Additionally, we conducted enrichment analysis and motif discovery to explore the biological functions and pathways associated with these genes. This analysis revealed significant connections with immune responses, hormone signaling, cancer progression, and cellular proliferation, underscoring their relevance in breast cancer biology. Motif discovery identified motifs associated with three transcription factors—EBF1, ZNF770, and PATZ1—suggesting potential regulatory mechanisms influencing gene expression and breast cancer intrinsic subtypes. For example, the EBF1 motif is a crucial regulator of subtype-specific methylation and gene expression, with notably high expression in triple-negative breast cancer [
44,
45]. Several studies have shown that
ZNF770 is significantly upregulated across Luminal A, Luminal B, HER2-positive, and TNBC subtypes and interacts with miR-3656, with expression changes observed following HER2-targeted drug treatment, as identified by Lisa et al. [
39,
46]. Meanwhile, Fangchao et al. found that
CBLL1 expression was significantly higher in Luminal A and Luminal B subtypes compared to others, and that
ZNF770 expression was significantly lower in the CBLL1-low group compared to the CBLL1-high group within the luminal subtype [
47]. Furthermore,
PATZ1 is targeted by miR-29b, a microRNA biomarker for the HER2-enriched subtype, with its expression negatively associated with this subtype, and overexpression of miR-29b inhibits breast cancer cell proliferation and induces apoptosis primarily by downregulating STAT3 protein levels [
48,
49].
These findings highlight the potential of the 10 informative genes as promising biomarkers. However, several limitations should be acknowledged. Firstly, due to computational constraints, it was impractical to exhaustively test all possible parameter values for machine learning algorithms; thus, we relied on grid search with stratified 10-fold cross-validation and preselected hyperparameter values. Secondly, the ATAC-seq data from the GDC TCGA-BRCA cohort had a limited sample size, which may impact result robustness. To mitigate this, we performed Spearman correlation analysis at the individual sample level to link open chromatin with gene expression, and validated our model across multiple independent gene expression test sets. Finally, since our study was based solely on bioinformatics analyses, experimental validation is necessary to confirm the reliability of these genes as biomarkers for accurately predicting breast cancer intrinsic subtypes.
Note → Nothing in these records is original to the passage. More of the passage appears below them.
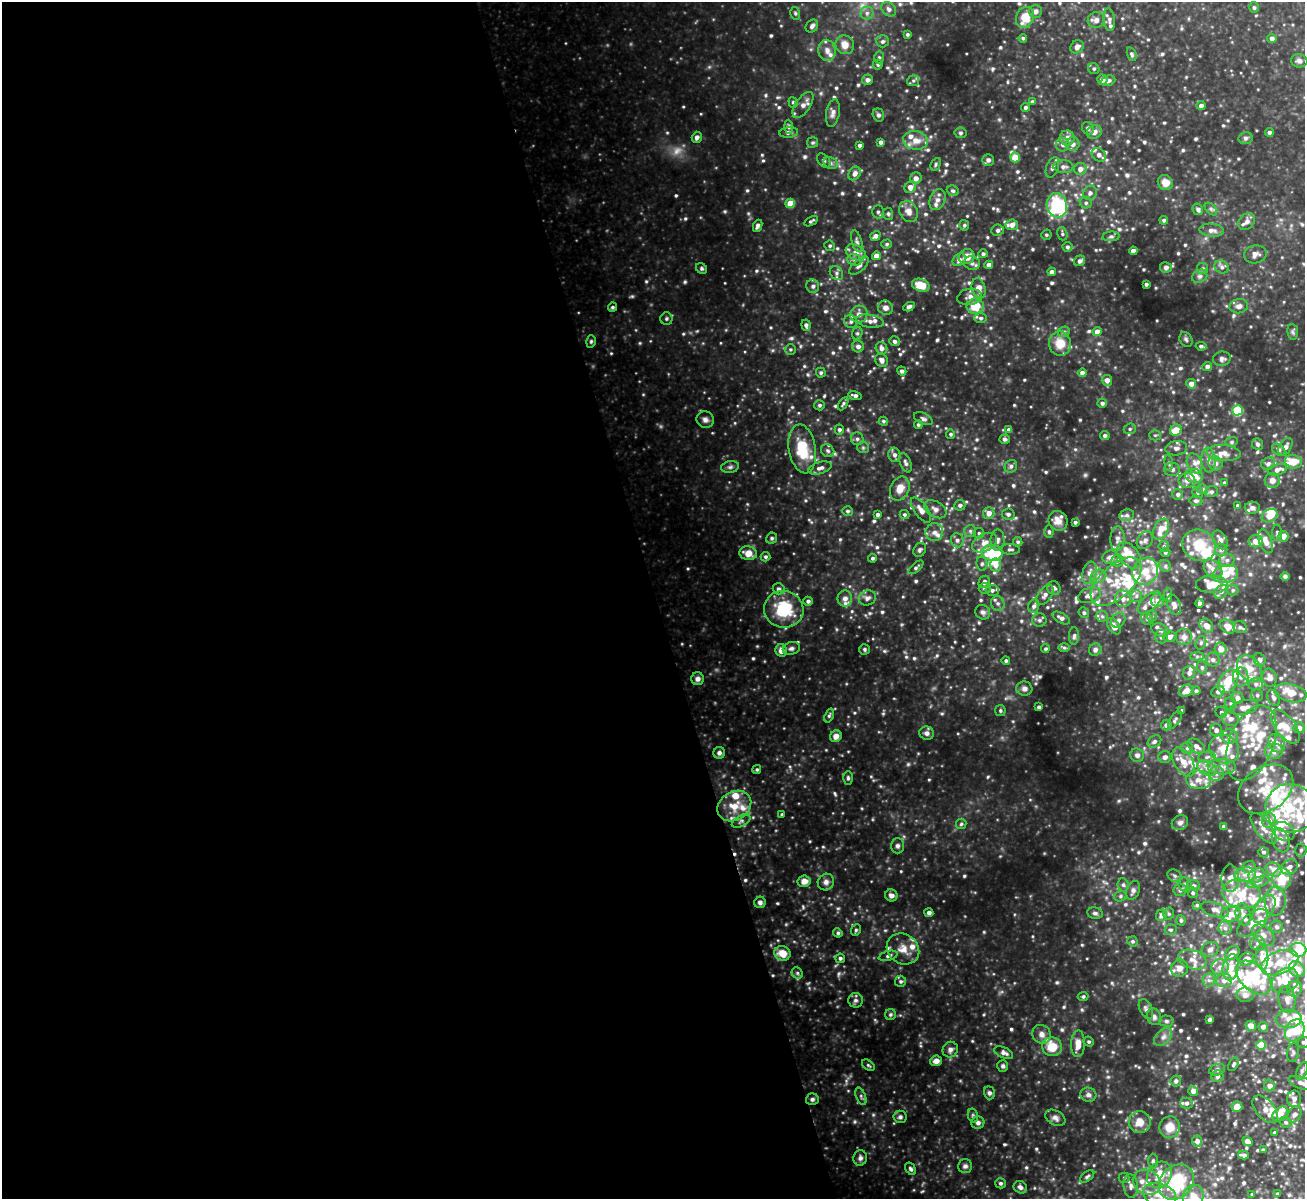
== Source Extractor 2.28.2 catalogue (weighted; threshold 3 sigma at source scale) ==
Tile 9 of 4 x 4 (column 1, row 3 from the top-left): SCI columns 2-1304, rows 1342-2538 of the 5214 x 5200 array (HDU 1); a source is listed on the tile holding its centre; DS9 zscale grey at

Furthermore, recent advances have highlighted the importance of multiomics integration, particularly in the classification of breast cancer subtypes using machine learning algorithms [
50,
51,
52,
53]. Lin et al. developed DeepMO, which classifies breast cancer subtypes based on gene expression, DNA methylation, and copy number variation [
54]. Choi et al. proposed moBRCA-net, which employs an attention-based neural network to classify breast cancer subtypes based on gene expression, DNA methylation, and miRNA expression [
55]. Huang et al. developed a differential sparse canonical correlation analysis network (DSCNN) model, a multitask deep learning neural network based on gene expression and DNA methylation [
56]. Looking ahead, future research could benefit from integrating chromatin accessibility data with other multiomics profiling datasets. This integration has the potential to enhance our understanding of the complex biological mechanisms underlying breast cancer, potentially revealing novel insights into gene regulation and epigenetic modifications specific to various breast cancer subtypes. Moreover, it is necessary to develop more advanced machine learning algorithms capable of effectively integrating multimodal omics data and systematically interpreting biological phenomena. In addition, exploring temporal dynamics in multiomics data to capture the evolving nature of cancer progression, advancing single-cell multiomics integration techniques to better understand tumor heterogeneity, and focusing on translating multiomics findings into clinically actionable insights are also required.